With today’s Fed announcement of $600 billion more in Quantitative Easing purchases, the United States has officially entered “Stage II” of the crisis.
This $600 billion is in addition to the purchases already underway using the proceeds from the maturation of their massive MBS portfolio.
Goodbye dollar; hello future.
Here’s the relevant wording from the statement:
To promote a stronger pace of economic recovery and to help ensure that inflation, over time, is at levels consistent with its mandate, the Committee decided today to expand its holdings of securities.
The Committee will maintain its existing policy of reinvesting principal payments from its securities holdings.
In addition, the Committee intends to purchase a further $600 billion of longer-term Treasury securities by the end of the second quarter of 2011, a pace of about $75 billion per month.
The Committee will regularly review the pace of its securities purchases and the overall size of the asset-purchase program in light of incoming information and will adjust the program as needed to best foster maximum employment and price stability.
(Source)
Left unsaid here is exactly why the “pace of recovery” needs to be stronger.
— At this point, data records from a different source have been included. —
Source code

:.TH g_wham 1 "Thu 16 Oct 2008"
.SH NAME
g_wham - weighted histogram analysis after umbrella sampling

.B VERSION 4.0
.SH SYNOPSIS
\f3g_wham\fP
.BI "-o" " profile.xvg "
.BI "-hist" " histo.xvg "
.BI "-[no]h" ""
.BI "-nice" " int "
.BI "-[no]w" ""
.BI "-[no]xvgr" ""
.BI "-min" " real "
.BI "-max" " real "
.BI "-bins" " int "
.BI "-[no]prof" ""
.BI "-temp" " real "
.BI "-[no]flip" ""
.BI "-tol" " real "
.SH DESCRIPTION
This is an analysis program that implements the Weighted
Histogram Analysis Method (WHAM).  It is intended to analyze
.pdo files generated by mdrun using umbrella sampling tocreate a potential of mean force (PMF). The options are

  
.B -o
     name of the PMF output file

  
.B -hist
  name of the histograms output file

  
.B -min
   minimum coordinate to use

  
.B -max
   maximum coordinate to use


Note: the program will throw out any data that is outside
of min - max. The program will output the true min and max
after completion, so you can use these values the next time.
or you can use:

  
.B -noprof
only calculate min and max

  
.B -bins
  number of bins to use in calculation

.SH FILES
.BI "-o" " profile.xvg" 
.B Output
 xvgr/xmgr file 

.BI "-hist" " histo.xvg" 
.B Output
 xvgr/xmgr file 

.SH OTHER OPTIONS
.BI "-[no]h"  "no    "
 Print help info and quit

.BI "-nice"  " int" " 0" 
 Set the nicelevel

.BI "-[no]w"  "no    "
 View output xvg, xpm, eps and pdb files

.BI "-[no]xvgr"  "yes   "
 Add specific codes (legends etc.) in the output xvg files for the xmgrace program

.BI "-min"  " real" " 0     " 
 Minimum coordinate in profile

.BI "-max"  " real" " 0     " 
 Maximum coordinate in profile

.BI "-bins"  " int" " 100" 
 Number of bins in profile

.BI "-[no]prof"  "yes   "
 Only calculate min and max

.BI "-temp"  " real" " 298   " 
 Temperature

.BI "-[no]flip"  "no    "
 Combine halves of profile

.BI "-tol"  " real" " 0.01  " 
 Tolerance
According to the BEA and the Census Bureau, the GDP and retail sales are up quite handily. The NAR says that existing home sales are picking up. Auto sales are coming in stronger.
Without the Fed being open about the true source of its concerns, we are left to speculate.
Whatever could be on their minds? Could it be:
- Is a Commercial Real Estate nightmare lurking in the shadows that could harm more than a few banks?
- Have certain foreign purchasers of US debt gone missing from the auctions?
- Are tax receipts at the federal level below expectations?
- Are banks more wounded than we’ve been told?
All we have at this point is uncertainty.
In the meantime, the information coming from China and India about growth and inflation have to be giving them fits…if the OECD doesn’t get itself up off the mat and back into the game, it risks being left behind on the final leg of the World Resource Race Twenty-Teen Open Invitational.
At any rate, the Fed is now openly pursuing a policy of outright debt monetization and funding of excess and excessive government spending. That’s a game changer.
Welcome to the future. It has finally arrived.